| Directive |
Can you copy the stretch from the line containing "طراحی نیمه‌محصور (Semi-in-ear)" through the line containing "الصفحه الرئيسيه", leaving the pictures out of your answer?

| Provided material |
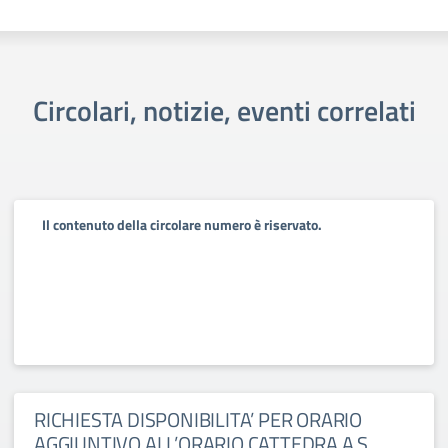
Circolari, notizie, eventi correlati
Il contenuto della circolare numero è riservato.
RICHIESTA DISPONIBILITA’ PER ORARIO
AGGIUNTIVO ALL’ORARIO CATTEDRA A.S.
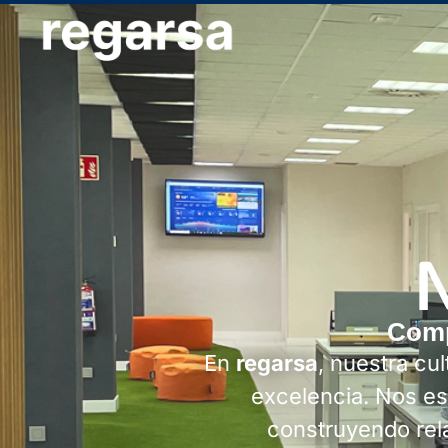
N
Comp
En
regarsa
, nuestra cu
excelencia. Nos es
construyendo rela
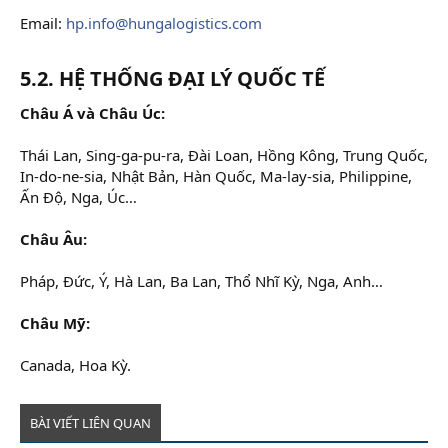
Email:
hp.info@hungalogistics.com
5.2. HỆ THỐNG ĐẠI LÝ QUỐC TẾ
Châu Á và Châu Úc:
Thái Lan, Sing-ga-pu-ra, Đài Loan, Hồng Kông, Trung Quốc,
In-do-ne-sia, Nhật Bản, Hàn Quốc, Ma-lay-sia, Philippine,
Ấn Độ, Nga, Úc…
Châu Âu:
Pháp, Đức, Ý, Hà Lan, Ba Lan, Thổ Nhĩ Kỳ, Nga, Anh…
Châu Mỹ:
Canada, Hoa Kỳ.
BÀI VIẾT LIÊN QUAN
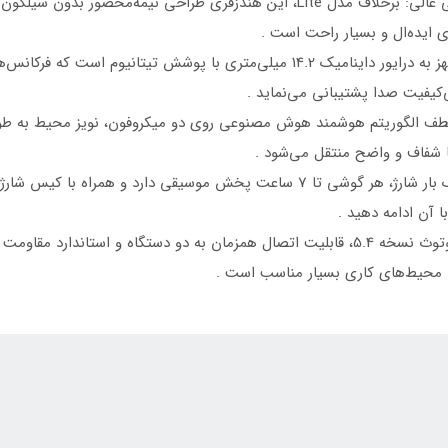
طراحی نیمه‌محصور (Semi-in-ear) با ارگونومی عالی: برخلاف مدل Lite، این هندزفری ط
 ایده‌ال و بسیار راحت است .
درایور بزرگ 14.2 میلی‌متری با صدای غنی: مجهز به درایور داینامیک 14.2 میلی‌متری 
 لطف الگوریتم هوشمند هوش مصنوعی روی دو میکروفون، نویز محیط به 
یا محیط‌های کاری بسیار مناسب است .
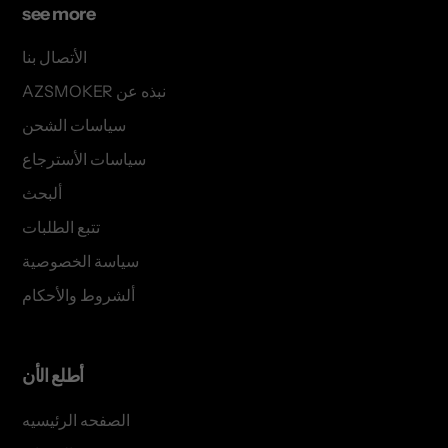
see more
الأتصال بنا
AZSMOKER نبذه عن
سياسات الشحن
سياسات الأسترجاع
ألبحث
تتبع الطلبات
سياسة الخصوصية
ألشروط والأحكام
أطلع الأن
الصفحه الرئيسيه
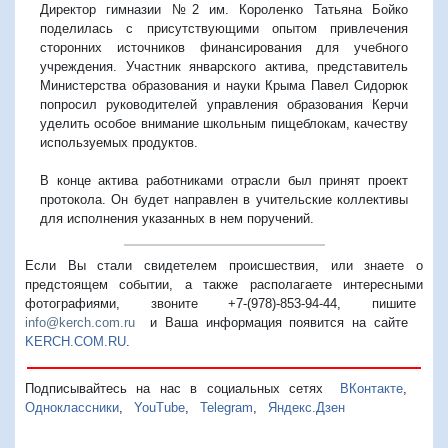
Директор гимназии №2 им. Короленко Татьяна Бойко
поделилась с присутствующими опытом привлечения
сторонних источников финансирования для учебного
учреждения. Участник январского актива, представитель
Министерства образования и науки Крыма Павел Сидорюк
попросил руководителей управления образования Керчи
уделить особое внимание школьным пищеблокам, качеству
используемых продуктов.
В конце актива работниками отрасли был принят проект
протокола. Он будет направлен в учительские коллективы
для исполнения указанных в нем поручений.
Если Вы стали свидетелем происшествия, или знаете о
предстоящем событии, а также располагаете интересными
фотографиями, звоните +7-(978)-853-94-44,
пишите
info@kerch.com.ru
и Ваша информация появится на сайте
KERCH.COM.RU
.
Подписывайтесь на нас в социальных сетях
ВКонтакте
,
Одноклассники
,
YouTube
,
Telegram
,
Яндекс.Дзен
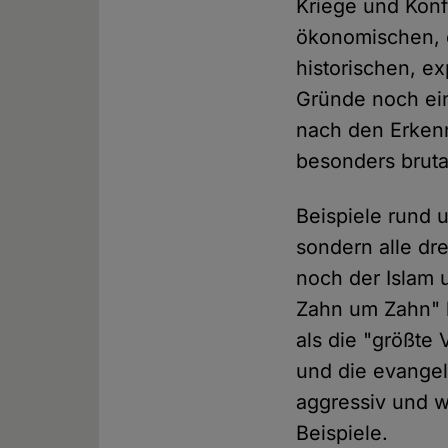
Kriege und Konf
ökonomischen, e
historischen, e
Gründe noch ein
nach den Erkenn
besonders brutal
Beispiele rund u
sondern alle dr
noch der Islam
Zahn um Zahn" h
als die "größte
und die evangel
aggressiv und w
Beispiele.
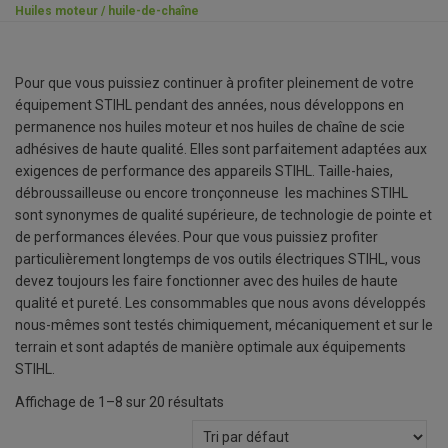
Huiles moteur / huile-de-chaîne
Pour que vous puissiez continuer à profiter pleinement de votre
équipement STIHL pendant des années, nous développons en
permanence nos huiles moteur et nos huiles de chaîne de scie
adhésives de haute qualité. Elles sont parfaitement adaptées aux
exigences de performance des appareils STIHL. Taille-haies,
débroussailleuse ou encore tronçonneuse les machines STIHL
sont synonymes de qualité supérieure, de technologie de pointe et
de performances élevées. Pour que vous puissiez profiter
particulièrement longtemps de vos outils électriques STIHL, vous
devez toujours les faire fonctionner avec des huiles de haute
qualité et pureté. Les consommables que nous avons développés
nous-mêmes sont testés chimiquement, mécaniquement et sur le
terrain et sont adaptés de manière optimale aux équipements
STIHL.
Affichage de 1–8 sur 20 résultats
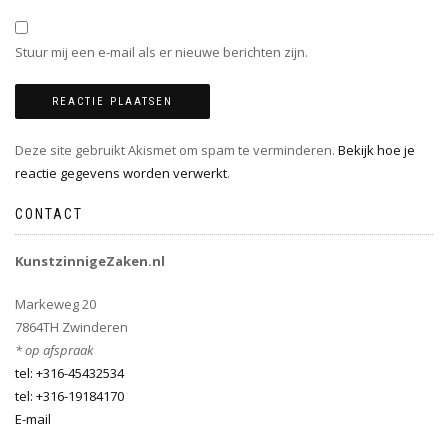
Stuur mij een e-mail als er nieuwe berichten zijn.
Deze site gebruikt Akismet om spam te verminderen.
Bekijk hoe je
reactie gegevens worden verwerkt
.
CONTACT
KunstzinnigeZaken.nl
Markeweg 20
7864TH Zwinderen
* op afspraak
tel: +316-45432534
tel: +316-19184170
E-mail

--

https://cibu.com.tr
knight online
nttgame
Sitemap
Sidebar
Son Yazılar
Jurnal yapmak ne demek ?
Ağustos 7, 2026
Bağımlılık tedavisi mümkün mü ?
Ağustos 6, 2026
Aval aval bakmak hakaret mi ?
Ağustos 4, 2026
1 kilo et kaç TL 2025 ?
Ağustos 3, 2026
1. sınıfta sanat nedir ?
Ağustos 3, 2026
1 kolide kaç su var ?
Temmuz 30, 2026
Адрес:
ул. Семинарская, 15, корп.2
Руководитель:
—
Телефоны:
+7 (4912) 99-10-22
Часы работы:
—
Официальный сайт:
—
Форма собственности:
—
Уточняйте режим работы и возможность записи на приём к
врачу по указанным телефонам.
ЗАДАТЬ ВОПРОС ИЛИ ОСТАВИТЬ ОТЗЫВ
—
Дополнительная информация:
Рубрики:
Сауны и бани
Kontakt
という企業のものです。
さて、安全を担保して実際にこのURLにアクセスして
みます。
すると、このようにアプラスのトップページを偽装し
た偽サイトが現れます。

...

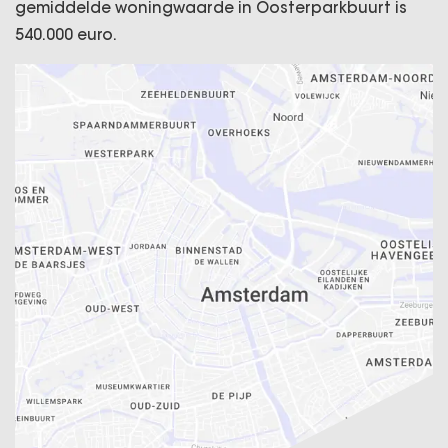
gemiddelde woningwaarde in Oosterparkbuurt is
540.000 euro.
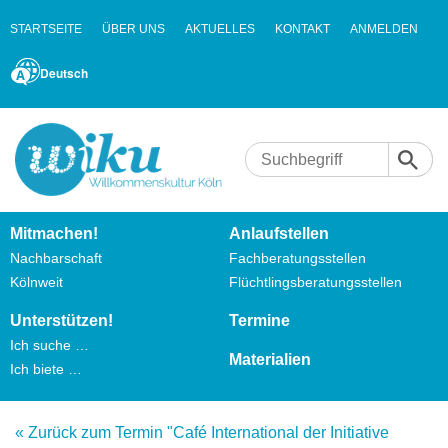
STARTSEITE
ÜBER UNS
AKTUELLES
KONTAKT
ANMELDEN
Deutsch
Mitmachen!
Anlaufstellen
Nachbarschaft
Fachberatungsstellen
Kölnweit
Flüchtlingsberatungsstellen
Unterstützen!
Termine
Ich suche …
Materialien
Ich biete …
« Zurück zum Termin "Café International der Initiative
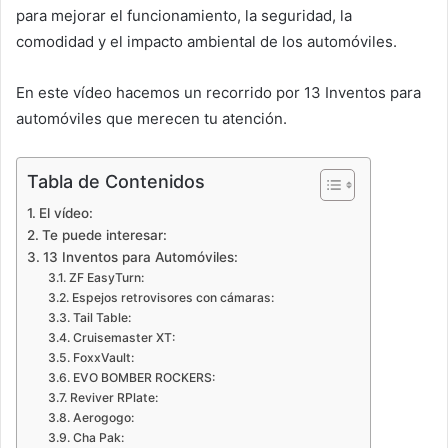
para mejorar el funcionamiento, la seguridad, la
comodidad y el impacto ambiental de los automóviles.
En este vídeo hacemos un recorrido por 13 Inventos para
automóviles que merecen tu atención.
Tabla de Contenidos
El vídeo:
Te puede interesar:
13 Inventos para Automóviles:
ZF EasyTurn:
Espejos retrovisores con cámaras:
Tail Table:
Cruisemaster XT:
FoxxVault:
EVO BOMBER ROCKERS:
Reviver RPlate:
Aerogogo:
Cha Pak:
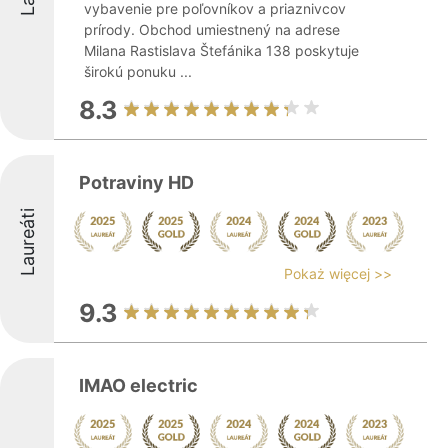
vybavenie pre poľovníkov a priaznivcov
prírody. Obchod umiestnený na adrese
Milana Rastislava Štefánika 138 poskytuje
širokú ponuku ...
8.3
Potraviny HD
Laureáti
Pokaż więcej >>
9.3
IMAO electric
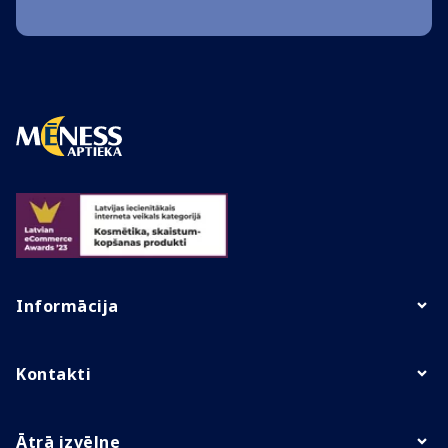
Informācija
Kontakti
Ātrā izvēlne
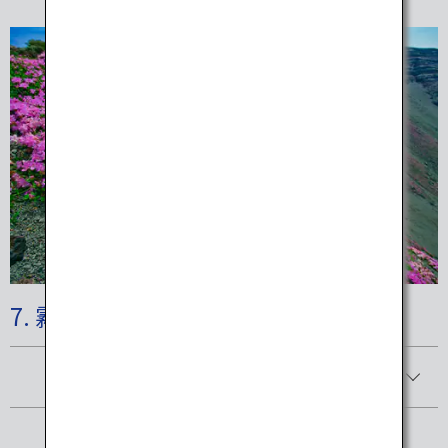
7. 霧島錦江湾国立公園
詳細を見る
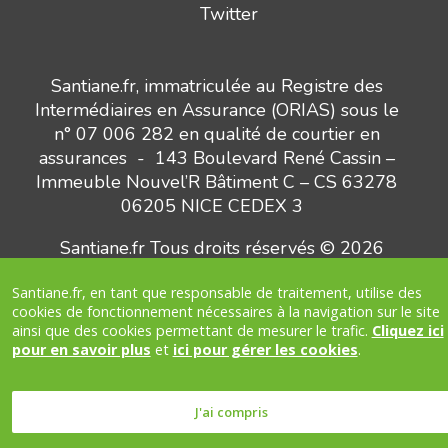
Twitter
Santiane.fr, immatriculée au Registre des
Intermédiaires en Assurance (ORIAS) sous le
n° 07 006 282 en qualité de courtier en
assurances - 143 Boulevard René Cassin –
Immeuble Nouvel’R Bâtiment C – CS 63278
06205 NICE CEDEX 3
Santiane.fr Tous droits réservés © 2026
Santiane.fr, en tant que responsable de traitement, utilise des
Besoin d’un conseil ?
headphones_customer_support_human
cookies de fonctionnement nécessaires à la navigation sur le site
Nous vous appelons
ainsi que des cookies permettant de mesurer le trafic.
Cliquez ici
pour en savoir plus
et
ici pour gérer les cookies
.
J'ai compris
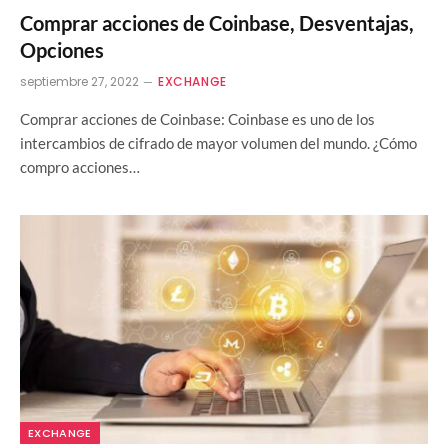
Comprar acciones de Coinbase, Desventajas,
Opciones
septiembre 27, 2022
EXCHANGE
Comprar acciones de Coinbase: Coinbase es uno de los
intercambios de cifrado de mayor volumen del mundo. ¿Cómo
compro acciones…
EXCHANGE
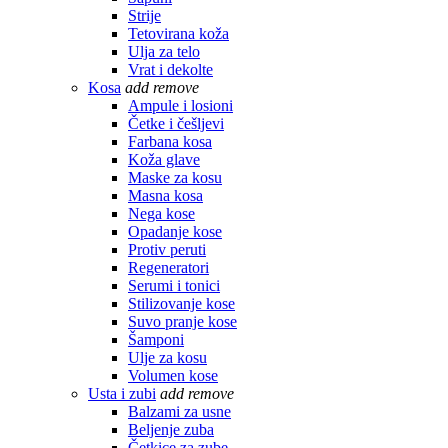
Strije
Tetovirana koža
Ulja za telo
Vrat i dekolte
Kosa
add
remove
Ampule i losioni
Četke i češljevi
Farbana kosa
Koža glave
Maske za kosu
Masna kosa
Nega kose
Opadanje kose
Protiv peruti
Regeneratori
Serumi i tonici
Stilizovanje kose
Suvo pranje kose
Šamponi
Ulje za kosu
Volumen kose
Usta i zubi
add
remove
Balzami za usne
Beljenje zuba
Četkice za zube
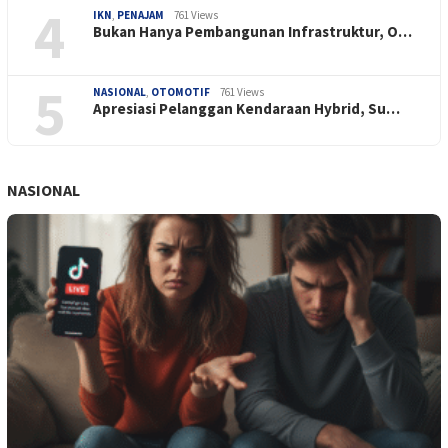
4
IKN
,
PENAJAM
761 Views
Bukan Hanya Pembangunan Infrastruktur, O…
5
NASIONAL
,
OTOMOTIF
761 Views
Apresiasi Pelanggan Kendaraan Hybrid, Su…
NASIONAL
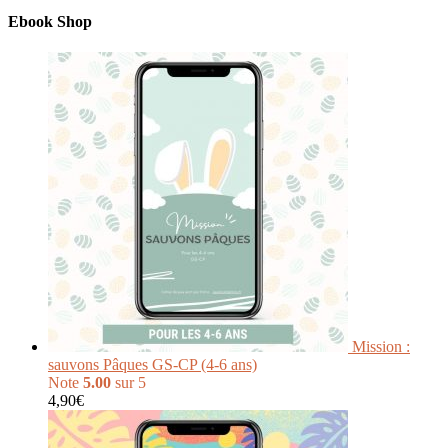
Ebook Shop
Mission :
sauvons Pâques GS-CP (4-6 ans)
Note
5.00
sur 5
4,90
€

| The answer |
طراحی نیمه‌محصور (Semi-in-ear) با ارگونومی عالی: برخلاف مدل Lite، این هندزفری ط
 ایده‌ال و بسیار راحت است .
درایور بزرگ 14.2 میلی‌متری با صدای غنی: مجهز به درایور داینامیک 14.2 میلی‌متری 
 لطف الگوریتم هوشمند هوش مصنوعی روی دو میکروفون، نویز محیط به 
یا محیط‌های کاری بسیار مناسب است .
see more
الأتصال بنا
AZSMOKER نبذه عن
سياسات الشحن
سياسات الأسترجاع
ألبحث
تتبع الطلبات
سياسة الخصوصية
ألشروط والأحكام
أطلع الأن
الصفحه الرئيسيه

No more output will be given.